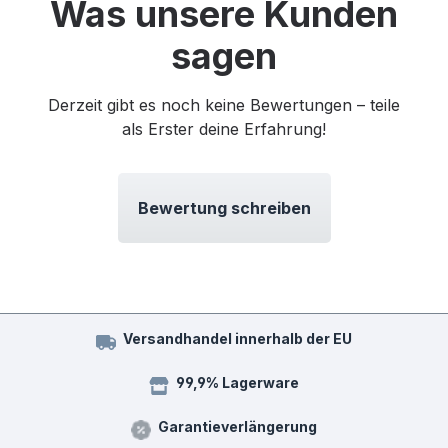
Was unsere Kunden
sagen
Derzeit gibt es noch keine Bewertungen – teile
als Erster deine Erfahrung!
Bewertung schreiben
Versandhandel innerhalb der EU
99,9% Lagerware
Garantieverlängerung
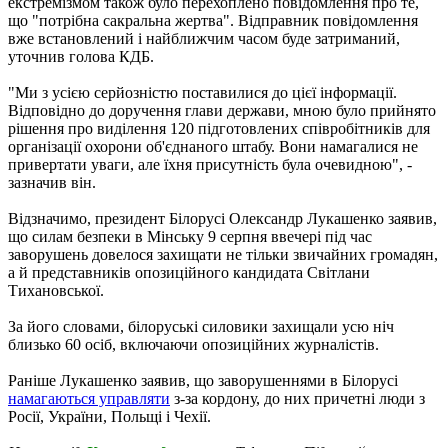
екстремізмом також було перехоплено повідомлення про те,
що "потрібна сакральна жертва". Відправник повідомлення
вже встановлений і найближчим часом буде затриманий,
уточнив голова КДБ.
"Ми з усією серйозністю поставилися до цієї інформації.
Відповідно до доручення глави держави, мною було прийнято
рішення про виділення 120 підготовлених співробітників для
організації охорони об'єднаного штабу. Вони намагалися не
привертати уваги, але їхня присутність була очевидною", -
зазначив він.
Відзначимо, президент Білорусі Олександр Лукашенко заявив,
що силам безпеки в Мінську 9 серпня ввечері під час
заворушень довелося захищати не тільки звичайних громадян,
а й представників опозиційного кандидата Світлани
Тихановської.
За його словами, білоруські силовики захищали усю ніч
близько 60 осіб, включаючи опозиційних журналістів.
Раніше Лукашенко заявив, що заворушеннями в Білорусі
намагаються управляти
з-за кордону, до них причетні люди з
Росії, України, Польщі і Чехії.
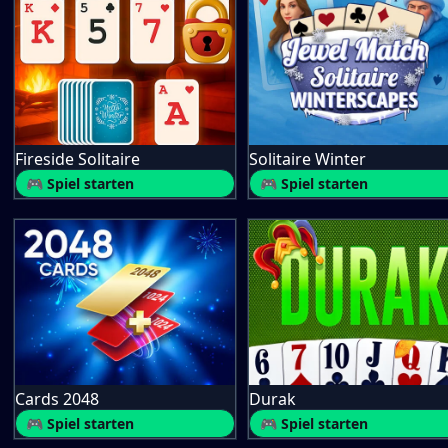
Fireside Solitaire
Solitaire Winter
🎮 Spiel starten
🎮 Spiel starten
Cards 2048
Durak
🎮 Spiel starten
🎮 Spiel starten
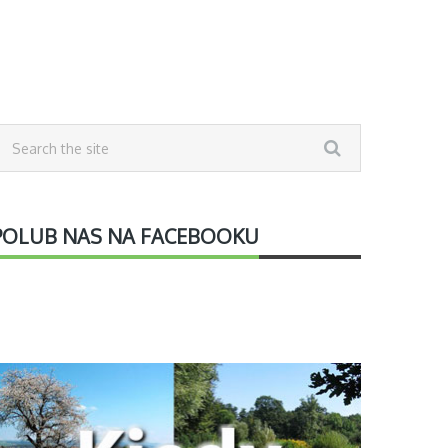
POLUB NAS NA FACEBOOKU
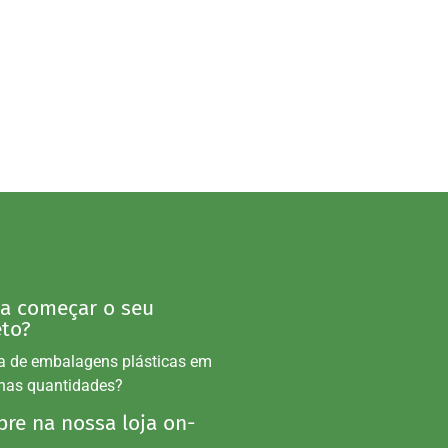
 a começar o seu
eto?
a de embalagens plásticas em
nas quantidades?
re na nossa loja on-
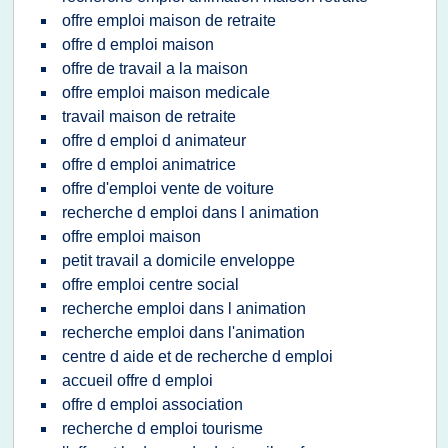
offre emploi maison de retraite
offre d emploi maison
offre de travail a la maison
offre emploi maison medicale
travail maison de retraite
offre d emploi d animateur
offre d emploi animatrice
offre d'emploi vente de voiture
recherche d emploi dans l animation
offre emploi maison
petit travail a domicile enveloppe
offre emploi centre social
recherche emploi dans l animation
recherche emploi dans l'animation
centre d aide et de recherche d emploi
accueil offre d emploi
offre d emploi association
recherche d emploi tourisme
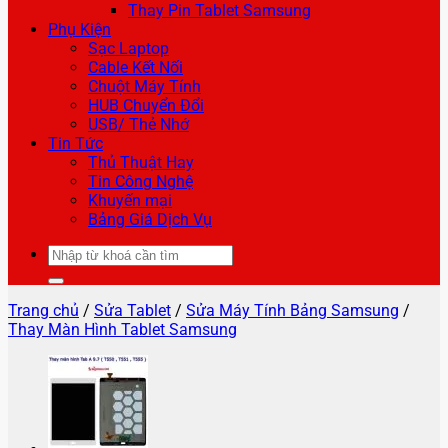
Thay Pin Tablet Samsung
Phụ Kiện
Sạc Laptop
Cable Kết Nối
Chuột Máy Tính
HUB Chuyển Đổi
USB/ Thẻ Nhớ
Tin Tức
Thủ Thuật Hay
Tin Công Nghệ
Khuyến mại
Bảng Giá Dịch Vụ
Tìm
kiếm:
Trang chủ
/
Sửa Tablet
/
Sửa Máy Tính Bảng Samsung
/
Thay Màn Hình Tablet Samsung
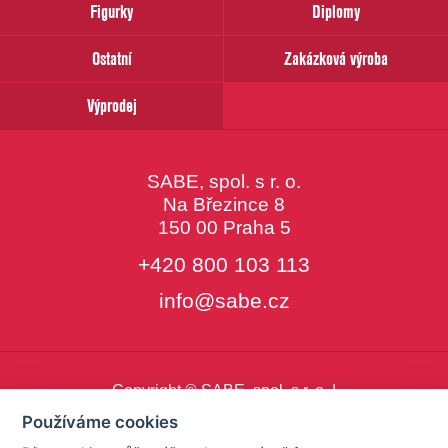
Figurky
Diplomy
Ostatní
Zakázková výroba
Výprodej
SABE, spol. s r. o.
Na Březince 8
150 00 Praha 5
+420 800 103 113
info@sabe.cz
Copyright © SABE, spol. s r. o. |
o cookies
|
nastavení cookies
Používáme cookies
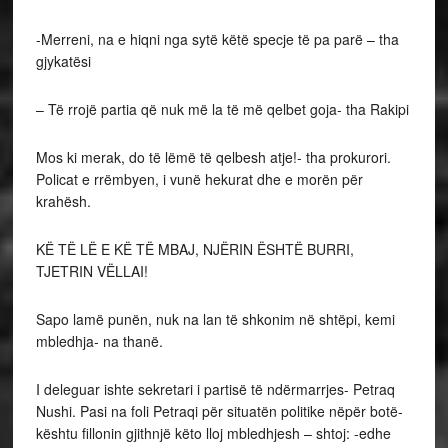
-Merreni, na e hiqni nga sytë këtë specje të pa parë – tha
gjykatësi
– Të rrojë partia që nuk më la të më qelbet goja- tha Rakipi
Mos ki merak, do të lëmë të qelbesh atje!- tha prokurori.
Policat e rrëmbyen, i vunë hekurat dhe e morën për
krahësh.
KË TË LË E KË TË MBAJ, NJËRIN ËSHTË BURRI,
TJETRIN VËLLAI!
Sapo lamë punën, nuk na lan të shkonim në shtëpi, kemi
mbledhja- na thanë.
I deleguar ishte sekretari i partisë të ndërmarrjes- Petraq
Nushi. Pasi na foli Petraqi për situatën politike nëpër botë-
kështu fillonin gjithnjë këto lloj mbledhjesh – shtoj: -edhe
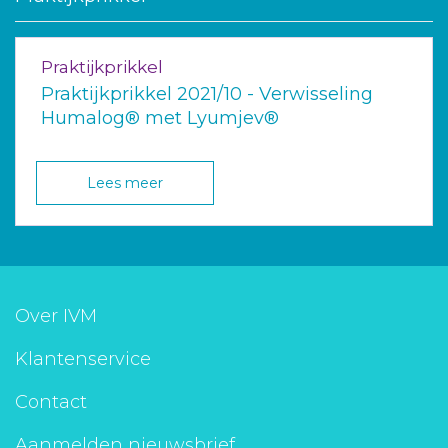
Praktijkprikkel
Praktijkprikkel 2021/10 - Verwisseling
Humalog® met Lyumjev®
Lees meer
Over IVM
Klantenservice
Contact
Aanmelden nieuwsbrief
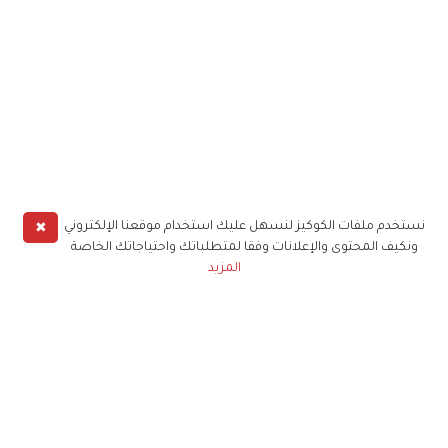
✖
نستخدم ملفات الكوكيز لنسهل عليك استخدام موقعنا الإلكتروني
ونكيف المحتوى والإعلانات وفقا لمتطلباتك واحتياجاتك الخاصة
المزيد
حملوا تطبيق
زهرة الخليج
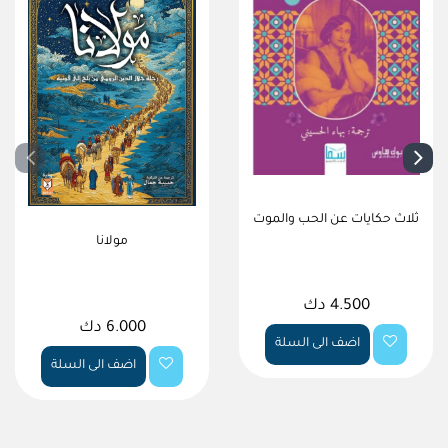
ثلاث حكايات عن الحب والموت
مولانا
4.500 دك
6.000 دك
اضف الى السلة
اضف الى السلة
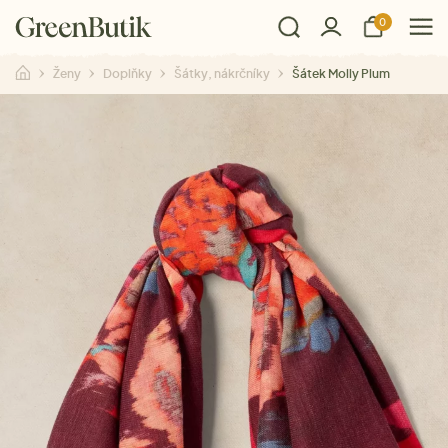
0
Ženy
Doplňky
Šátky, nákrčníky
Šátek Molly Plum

● ● ● ● ● ● ●

> Task description: Could you reproduce the material word for word, from its start through the line containing "re na nossa", with that line included and the pictures left out?

> Your solution:
Was unsere Kunden
sagen
Derzeit gibt es noch keine Bewertungen – teile
als Erster deine Erfahrung!
Bewertung schreiben
Versandhandel innerhalb der EU
99,9% Lagerware
Garantieverlängerung
екстремізмом також було перехоплено повідомлення про те,
що "потрібна сакральна жертва". Відправник повідомлення
вже встановлений і найближчим часом буде затриманий,
уточнив голова КДБ.
"Ми з усією серйозністю поставилися до цієї інформації.
Відповідно до доручення глави держави, мною було прийнято
рішення про виділення 120 підготовлених співробітників для
організації охорони об'єднаного штабу. Вони намагалися не
привертати уваги, але їхня присутність була очевидною", -
зазначив він.
Відзначимо, президент Білорусі Олександр Лукашенко заявив,
що силам безпеки в Мінську 9 серпня ввечері під час
заворушень довелося захищати не тільки звичайних громадян,
а й представників опозиційного кандидата Світлани
Тихановської.
За його словами, білоруські силовики захищали усю ніч
близько 60 осіб, включаючи опозиційних журналістів.
Раніше Лукашенко заявив, що заворушеннями в Білорусі
намагаються управляти
з-за кордону, до них причетні люди з
Росії, України, Польщі і Чехії.
Fireside Solitaire
Solitaire Winter
🎮 Spiel starten
🎮 Spiel starten
Cards 2048
Durak
🎮 Spiel starten
🎮 Spiel starten
POLUB NAS NA FACEBOOKU
 a começar o seu
eto?
a de embalagens plásticas em
nas quantidades?
re na nossa loja on-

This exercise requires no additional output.